White House

In Florida, we’re still seeing a flood of New York refugees

“Cuomo and de Blasio are destroying the city,” cried a local restaurateur in a recent radio ad calling on people to visit his homey Italian eatery, where they can “fuhgettaboutit.”

The sentiment would have fit well in New York, where countless restaurants are struggling to pay rent, and where indoor dining is again banned. The Brooklyn accent griping from my car radio seemed out of place, however, as the Palm Beach trees flew by. The restaurant is in Jupiter, Fla.

I’ve never been tempted to make the half-hour drive north from Palm Beach to dine there, but deserting Gotham for Florida’s warmer climes is easier to understand these days.

What, besides weather, palm trees and Italian restaurants, can Florida offer to the New York transplant? A lot, as it happens. When the trend started — with rich Manhattanites decamping to second homes soon after the shutdowns began — Bronx cheers went up in response to those who questioned New York’s imperviousness.

Then, as the traumatic spring careered into a summer of race riots and surging violent-crime, even sensible liberal millennials started fleeing to wherever they could go. By autumn, moving vans were hard to find, and one report found that nearly 300,000 change-of-address forms had been filed with post offices in the Big Apple.

Manhattan sales, rents and occupancies fell by historic margins and have yet to bottom out. Even those who tentatively returned might have soured under the unrelenting flow of recent municipal dictates. Some friends who overcame their returnee euphoria in about six weeks have now moved to Armenia.

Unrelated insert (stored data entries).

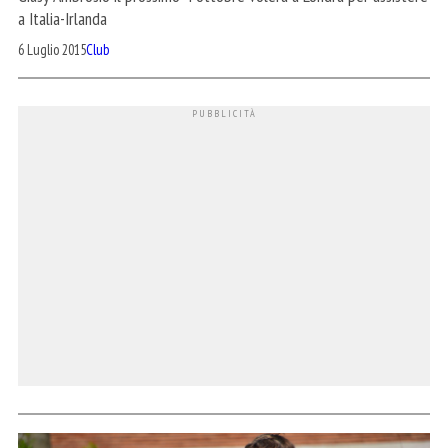
a Italia-Irlanda
6 Luglio 2015
Club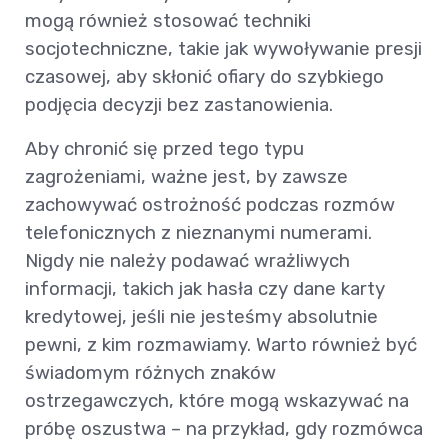
mogą również stosować techniki
socjotechniczne, takie jak wywoływanie presji
czasowej, aby skłonić ofiary do szybkiego
podjęcia decyzji bez zastanowienia.
Aby chronić się przed tego typu
zagrożeniami, ważne jest, by zawsze
zachowywać ostrożność podczas rozmów
telefonicznych z nieznanymi numerami.
Nigdy nie należy podawać wrażliwych
informacji, takich jak hasła czy dane karty
kredytowej, jeśli nie jesteśmy absolutnie
pewni, z kim rozmawiamy. Warto również być
świadomym różnych znaków
ostrzegawczych, które mogą wskazywać na
próbę oszustwa – na przykład, gdy rozmówca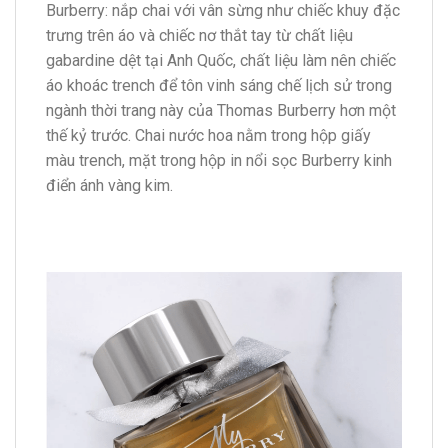
Burberry: nắp chai với vân sừng như chiếc khuy đặc
trưng trên áo và chiếc nơ thắt tay từ chất liệu
gabardine dệt tại Anh Quốc, chất liệu làm nên chiếc
áo khoác trench để tôn vinh sáng chế lịch sử trong
ngành thời trang này của Thomas Burberry hơn một
thế kỷ trước. Chai nước hoa nằm trong hộp giấy
màu trench, mặt trong hộp in nổi sọc Burberry kinh
điển ánh vàng kim.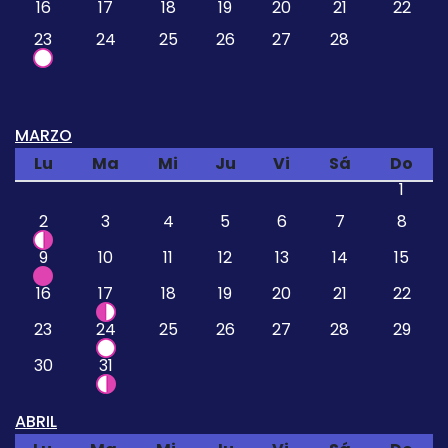
16
17
18
19
20
21
22
23
24
25
26
27
28
MARZO
Lu
Ma
Mi
Ju
Vi
Sá
Do
1
2
3
4
5
6
7
8
9
10
11
12
13
14
15
16
17
18
19
20
21
22
23
24
25
26
27
28
29
30
31
ABRIL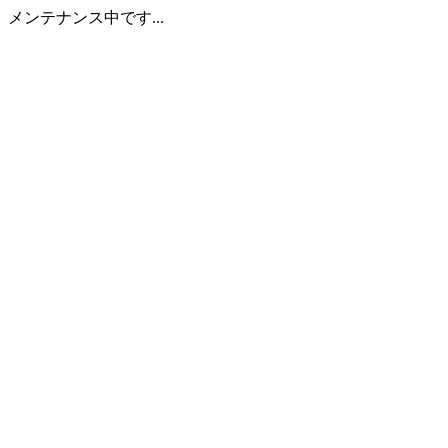
メンテナンス中です...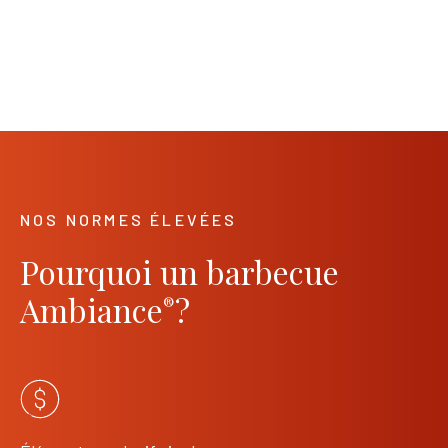
NOS NORMES ÉLEVÉES
Pourquoi un barbecue
Ambiance
?
®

Florida may not be the ultimate destination of your average New York refugee — most are headed for nearer suburbs — but it has a definite allure. Palm Beach single-family home sales spiked 98 percent from January to June and have slowed only slightly since, with New York buyers accounting for most of the increase.

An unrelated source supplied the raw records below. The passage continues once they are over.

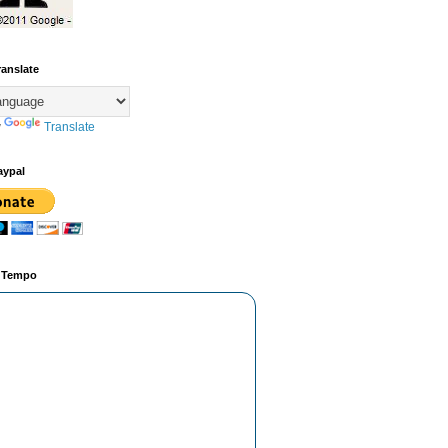
ranslate
y
Translate
aypal
o Tempo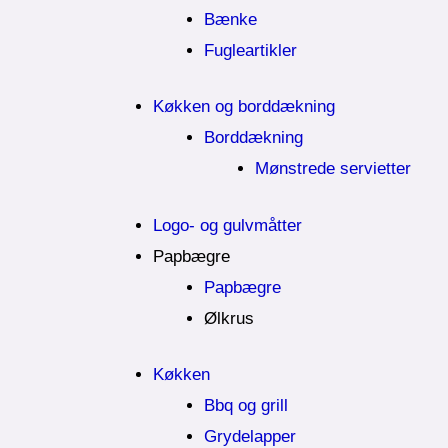
Bænke
Fugleartikler
Køkken og borddækning
Borddækning
Mønstrede servietter
Logo- og gulvmåtter
Papbægre
Papbægre
Ølkrus
Køkken
Bbq og grill
Grydelapper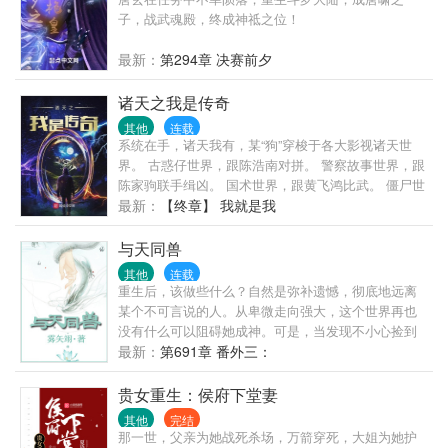
子，战武魂殿，终成神祗之位！
最新：
第294章 决赛前夕
诸天之我是传奇
其他
连载
系统在手，诸天我有，某“狗”穿梭于各大影视诸天世
界。 古惑仔世界，跟陈浩南对拼。 警察故事世界，跟
陈家驹联手缉凶。 国术世界，跟黄飞鸿比武。 僵尸世
界，跟九叔一起抓鬼、打僵尸。 漫威世界，带着妇联
最新：
【终章】 我就是我
打灭霸。 …… 简介无力，各位点进来看看就知道了，
看一下又不吃亏！
与天同兽
其他
连载
重生后，该做些什么？自然是弥补遗憾，彻底地远离
某个不可言说的人。从卑微走向强大，这个世界再也
没有什么可以阻碍她成神。可是，当发现不小心捡到
一只神兽，随着神兽的成长化形，当看清楚神兽的人
最新：
第691章 番外三：
形模样，她心里瞬间被卧槽刷满屏。说好的神兽呢？
为毛神兽变成了那个传说中不可言说的人？两世都栽
贵女重生：侯府下堂妻
在一只兽手上，楚灼表示真是日了狗了！楚灼：那只
其他
完结
蛇精病的神兽每天都想和她生小神兽怎么办？在线
那一世，父亲为她战死杀场，万箭穿死，大姐为她护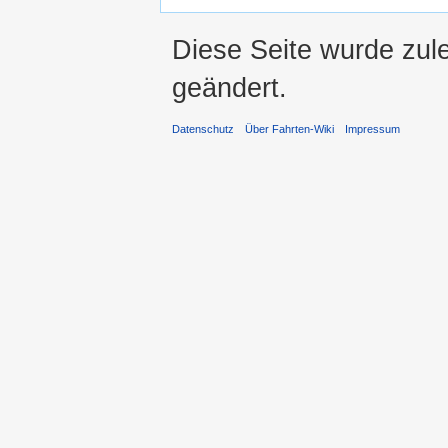
Diese Seite wurde zul
geändert.
Datenschutz
Über Fahrten-Wiki
Impressum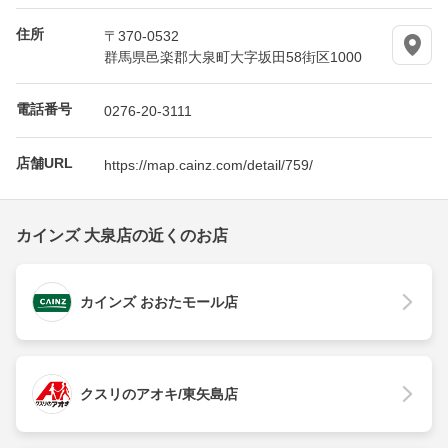
住所
〒370-0532
群馬県邑楽郡大泉町大字坂田58街区1000
電話番号
0276-20-3111
店舗URL
https://map.cainz.com/detail/759/
カインズ 大泉店の近くのお店
カインズ おおたモール店
クスリのアオキ/東矢島店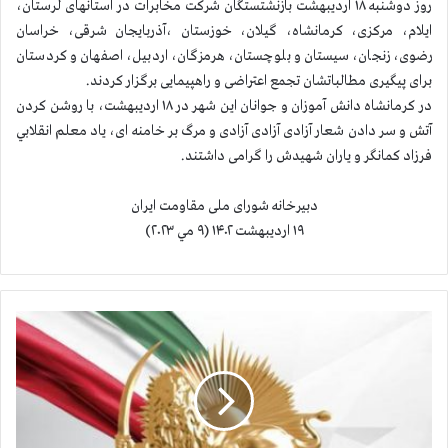
روز دوشنبه ۱۸ اردیبهشت بازنشتستگان شرکت مخابرات در استانهای لرستان،
ایلام، مرکزی، کرمانشاه، گیلان، خوزستان ،آذربایجان شرقی، خراسان
رضوی، زنجان، سیستان و بلوچستان، هرمزگان، اردبیل، اصفهان و کردستان
برای پیگیری مطالباتشان تجمع اعتراضی و راهپیمایی برگزار کردند.
در کرمانشاه دانش آموزان و جوانان این شهر در ۱۸ اردیبهشت، با روشن کردن
آتش و سر دادن شعار آزادی آزادی آزادی و مرگ بر خامنه ای، یاد معلم انقلابي
فرزاد کمانگر و یاران شهیدش را گرامی داشتند.
دبیرخانه شورای ملی مقاومت ایران
۱۹ اردیبهشت ۱۴۰۲ (۹ مي ۲۰۲۳)
ا
ع
د
ا
م
ج
ن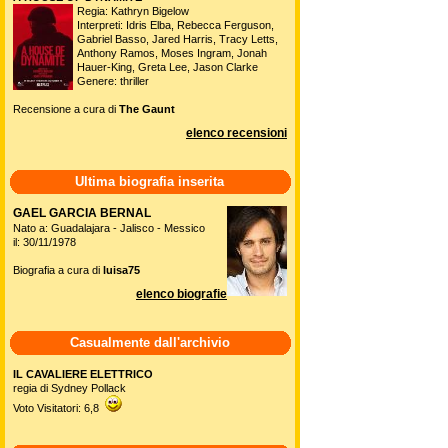
Regia: Kathryn Bigelow
Interpreti: Idris Elba, Rebecca Ferguson,
Gabriel Basso, Jared Harris, Tracy Letts,
Anthony Ramos, Moses Ingram, Jonah
Hauer-King, Greta Lee, Jason Clarke
Genere: thriller
Recensione a cura di
The Gaunt
elenco recensioni
Ultima biografia inserita
GAEL GARCIA BERNAL
Nato a: Guadalajara - Jalisco - Messico
il: 30/11/1978
Biografia a cura di
luisa75
elenco biografie
Casualmente dall'archivio
IL CAVALIERE ELETTRICO
regia di Sydney Pollack
Voto Visitatori: 6,8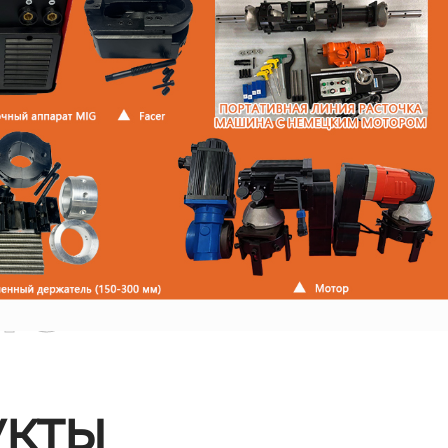
ые
кты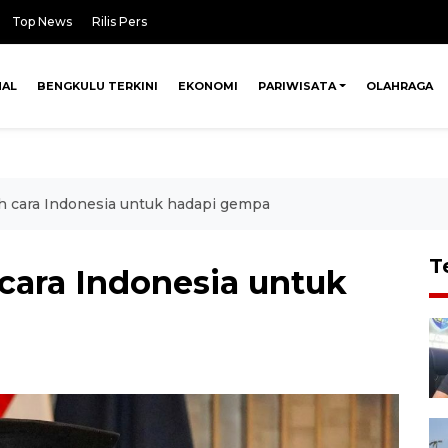
Top News
Rilis Pers
NAL
BENGKULU TERKINI
EKONOMI
PARIWISATA
OLAHRAGA
h cara Indonesia untuk hadapi gempa
T
cara Indonesia untuk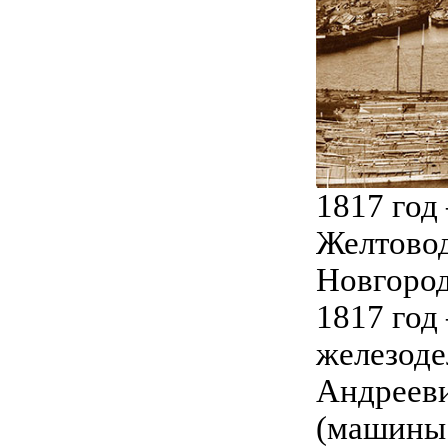
1817 год
Желтовод
Новгород
1817 год
железоде
Андрееви
(машины 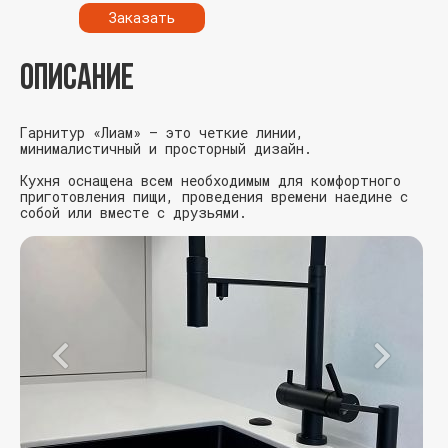
Заказать
ОПИСАНИЕ
Гарнитур «Лиам» — это четкие линии,
минималистичный и просторный дизайн.
Кухня оснащена всем необходимым для комфортного
приготовления пищи, проведения времени наедине с
собой или вместе с друзьями.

My son’s school saw a corresponding 105 percent spike in applications, with 60 percent from the New York area; the parent phone directory teems with alien 212, 646 and 917 area codes. Our daily drop-off parade of Range Rovers, BMWs and Mercedeses is dotted with the mustard color of New York license plates. A commonly overheard conversation in restaurants consists of identifiable New Yorkers congratulating one another on their escapes.

In addition to providing a refuge from the cold — and, these days, violence and the constant threat of lockdowns — Florida’s financials are a powerful draw. It remains one of only nine states without a state income tax, and with a balanced budget and rising red-state demographics, it has no realistic prospect of adopting one.

No Florida municipality assesses a city tax, as New York and some other urban governments do.

That means for top earners, moving to Florida ­offers a savings of 13 percentage points off their tax bill. That’s a lot of cheese soufflés at La Goulue, the storied Upper East Side French bistro that opened a location in downtown Palm Beach in October.

Business likes the Sunshine State, too. Goldman Sachs is scouting Florida locations for its asset-management arm, a multibillion-dollar business that may soon no longer support the New York economy.

A faithful New Yorker might ask: “But what about the culture?” Here, too, Florida has answers. ­Almost all its museums reopened in the early summer. Dining is a surging industry, pandemic notwithstanding, with New York favorites opening new establishments here. Alongside La Goulue, one finds Swifty’s, Sant Ambroeus, and Almond.

For the Manhattanite despairing of shuttered Broadway theaters and reduced to getting his Metropolitan Opera fix from streamed telecasts of yesteryear, live performance resumed in South Florida last month. Capacity is reduced, and masks are required, but the celebrity Russian pianist Daniil Trifonov, whose Carnegie Hall and New York Philharmonic performances invariably sell out, gave a stunning all-Bach recital at Palm Beach’s Society of the Four Arts on Dec. 13.

More recitals and ensembles are planned, and by February, live ­opera will be back in place, at least in outdoor settings.

Is the Florida exodus temporary? No one knows. The vaccines are rolling out, with Palm Beach offering them to official town residents starting on Jan. 5. But, for what it’s worth, I have yet to hear anyone say, “Oh, good, now we can go back to New York.”

Paul du Quenoy is a private investor and critic. Adapted from City Journal.